Ontario MPP
- In office 1967–1971
- Preceded by: Andy Thompson
- Succeeded by: George Adam Nixon
- Constituency: Dovercourt

Personal details
- Born: May 6, 1926 Toronto, Ontario
- Died: October 23, 2009 (aged 83) Toronto, Ontario
- Party: Liberal
- Spouse: Elvira de Monte
- Children: 7
- Occupation: Lawyer

= Dante De Monte =

Canadian politician

Dante Matthew De Monte (May 6, 1926 – October 23, 2009) was a politician in Ontario, Canada.

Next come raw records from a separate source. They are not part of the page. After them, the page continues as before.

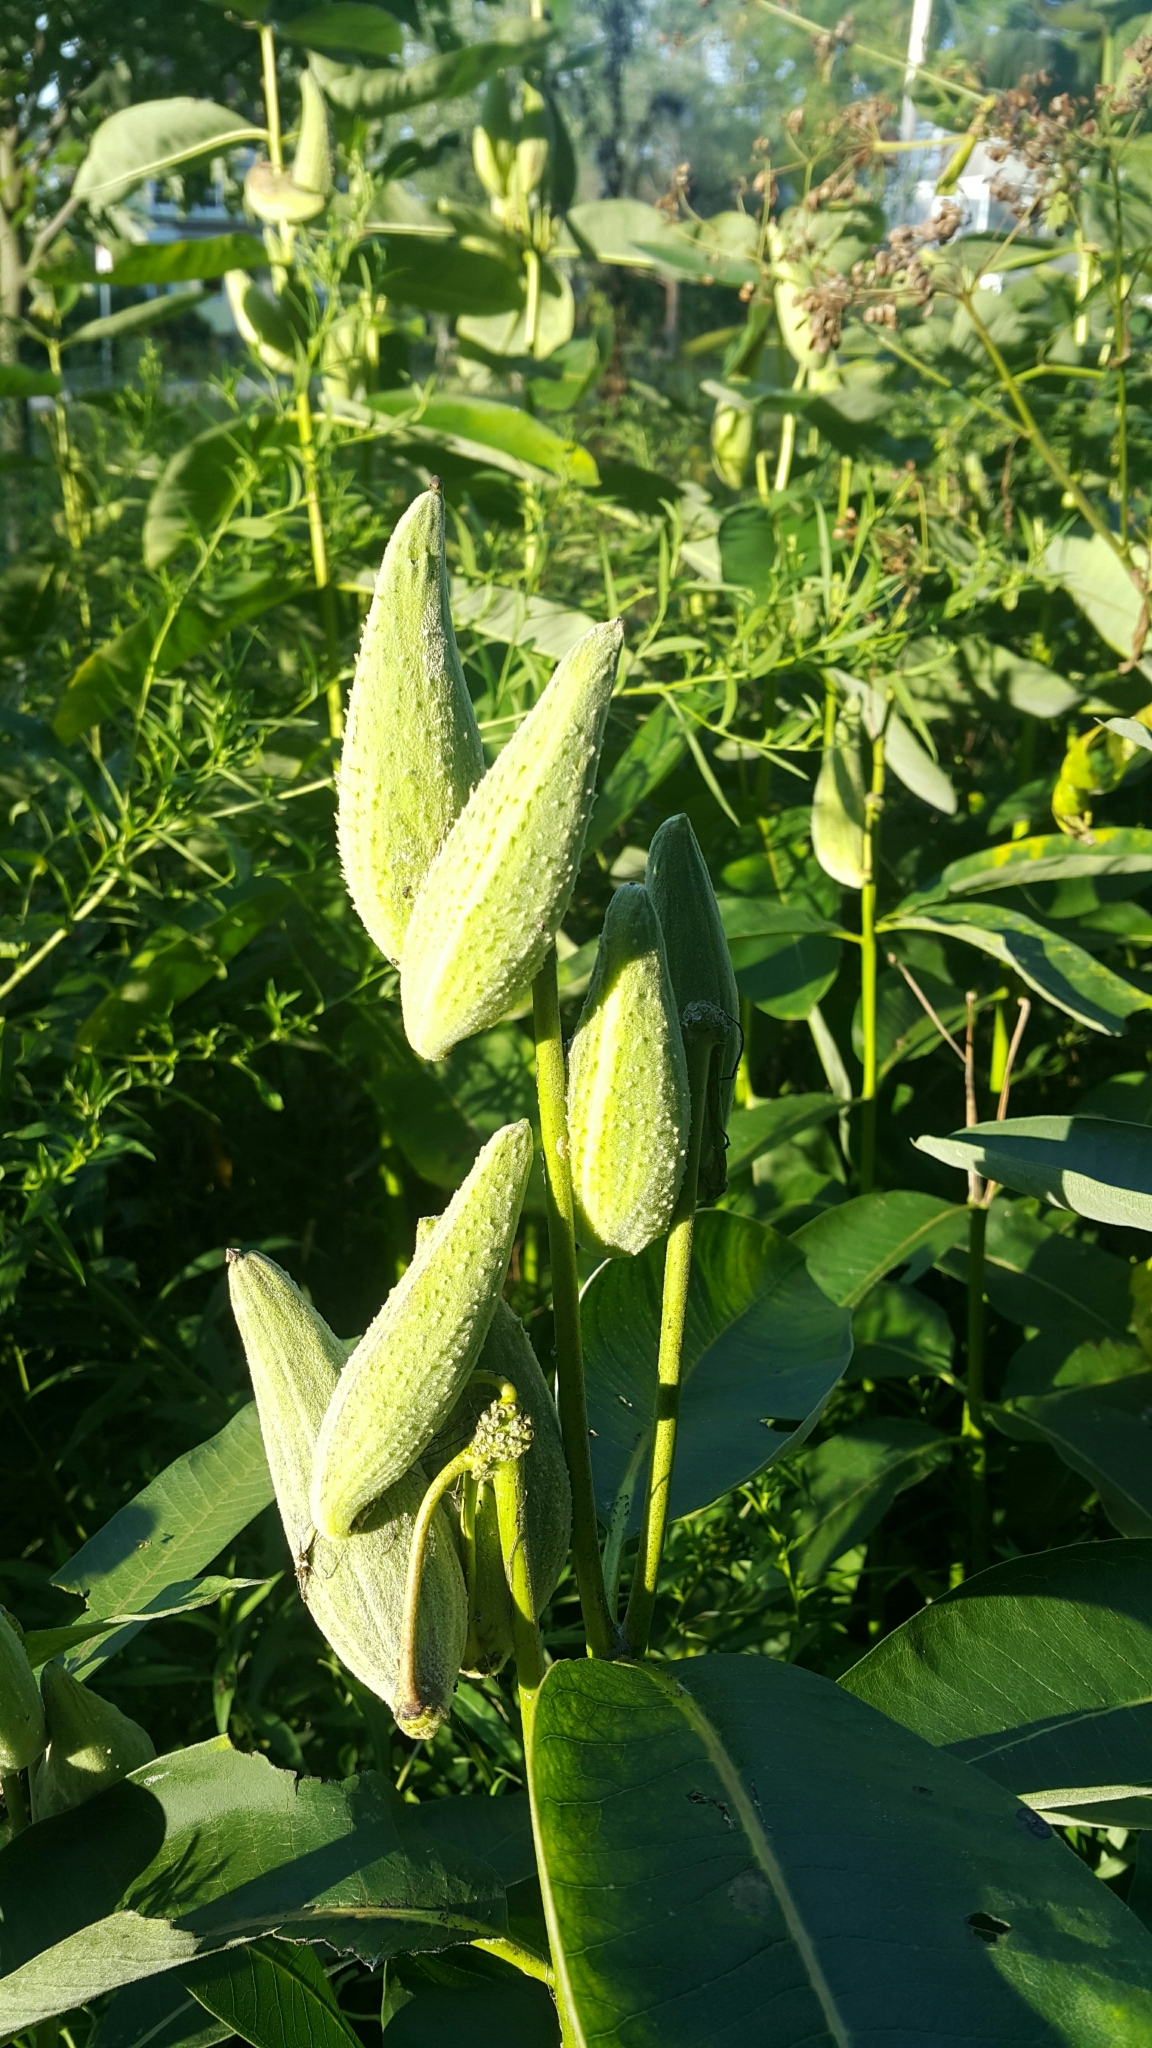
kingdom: Plantae
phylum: Tracheophyta
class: Magnoliopsida
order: Gentianales
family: Apocynaceae
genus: Asclepias
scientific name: Asclepias syriaca
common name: Common milkweed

He was a Liberal member in the Legislative Assembly of Ontario from 1967 to 1971 who represented the downtown Toronto riding of Dovercourt.

==Background==
Born in Toronto, to parents who had emigrated from the Friuli district in Italy, De Monte served in the Royal Canadian Navy during the Second World War and then earned his Bachelor of Arts degree at the University of Toronto and a law degree from the Osgoode Law School in 1955. He opened a law practice in North York and practiced law for over 40 years. An active supporter of a wide variety of social charities, he was particularly closely associated with the Friuli Centre, in Toronto. Married to the late Elvira De Monte, they had seven children. Prior to his election, he had served as the Vice-President of the Toronto and District Liberal Association.

==Politics==
In the 1967 provincial election, De Monte ran as the Liberal in the riding of Dovercourt. He defeated New Democrat Otto Bressan by 1,586 votes. During the next four years he sat as an opposition supporter for Liberal leader Robert Nixon. In the 1971 election, he was defeated by Progressive Conservative candidate George Nixon, placing a poor third behind New Democrat candidate Steve Penner.